Your output is the line containing "line: (583, 588)" plus all lines after it to the end of the records, reproduced exactly, with nothing else.

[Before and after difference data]
- - -

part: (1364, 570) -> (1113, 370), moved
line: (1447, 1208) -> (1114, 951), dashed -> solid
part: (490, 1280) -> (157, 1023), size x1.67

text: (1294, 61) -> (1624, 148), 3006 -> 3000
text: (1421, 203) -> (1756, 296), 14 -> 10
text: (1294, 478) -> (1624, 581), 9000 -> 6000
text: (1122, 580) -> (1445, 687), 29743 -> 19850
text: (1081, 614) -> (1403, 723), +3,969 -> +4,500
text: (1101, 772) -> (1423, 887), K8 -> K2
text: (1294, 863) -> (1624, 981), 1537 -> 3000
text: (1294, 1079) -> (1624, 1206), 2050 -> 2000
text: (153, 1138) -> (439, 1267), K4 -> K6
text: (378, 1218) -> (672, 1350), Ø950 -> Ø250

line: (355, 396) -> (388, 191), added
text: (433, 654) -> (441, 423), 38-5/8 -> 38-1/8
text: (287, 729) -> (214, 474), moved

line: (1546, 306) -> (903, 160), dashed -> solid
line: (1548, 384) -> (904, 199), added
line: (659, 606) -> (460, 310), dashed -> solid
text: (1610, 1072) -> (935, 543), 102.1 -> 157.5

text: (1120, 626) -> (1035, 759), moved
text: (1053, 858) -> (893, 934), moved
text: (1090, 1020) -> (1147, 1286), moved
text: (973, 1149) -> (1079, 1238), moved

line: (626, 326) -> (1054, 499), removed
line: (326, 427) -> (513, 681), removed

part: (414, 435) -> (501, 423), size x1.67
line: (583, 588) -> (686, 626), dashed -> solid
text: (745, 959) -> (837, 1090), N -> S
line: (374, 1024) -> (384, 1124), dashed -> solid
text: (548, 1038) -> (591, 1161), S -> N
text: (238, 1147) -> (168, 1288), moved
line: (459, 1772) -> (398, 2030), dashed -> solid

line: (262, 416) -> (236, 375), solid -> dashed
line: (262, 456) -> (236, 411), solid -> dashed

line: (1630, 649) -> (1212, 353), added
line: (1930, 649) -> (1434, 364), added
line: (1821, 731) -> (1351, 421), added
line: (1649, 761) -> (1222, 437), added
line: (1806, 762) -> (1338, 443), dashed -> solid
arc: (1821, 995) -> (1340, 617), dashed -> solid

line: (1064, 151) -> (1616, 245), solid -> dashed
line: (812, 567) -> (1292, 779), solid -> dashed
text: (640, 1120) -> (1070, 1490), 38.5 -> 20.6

- - -

# WRITTEN ANSWER
line: (583, 588) -> (686, 626), dashed -> solid
text: (745, 959) -> (837, 1090), N -> S
line: (374, 1024) -> (384, 1124), dashed -> solid
text: (548, 1038) -> (591, 1161), S -> N
text: (238, 1147) -> (168, 1288), moved
line: (459, 1772) -> (398, 2030), dashed -> solid

line: (262, 416) -> (236, 375), solid -> dashed
line: (262, 456) -> (236, 411), solid -> dashed

line: (1630, 649) -> (1212, 353), added
line: (1930, 649) -> (1434, 364), added
line: (1821, 731) -> (1351, 421), added
line: (1649, 761) -> (1222, 437), added
line: (1806, 762) -> (1338, 443), dashed -> solid
arc: (1821, 995) -> (1340, 617), dashed -> solid

line: (1064, 151) -> (1616, 245), solid -> dashed
line: (812, 567) -> (1292, 779), solid -> dashed
text: (640, 1120) -> (1070, 1490), 38.5 -> 20.6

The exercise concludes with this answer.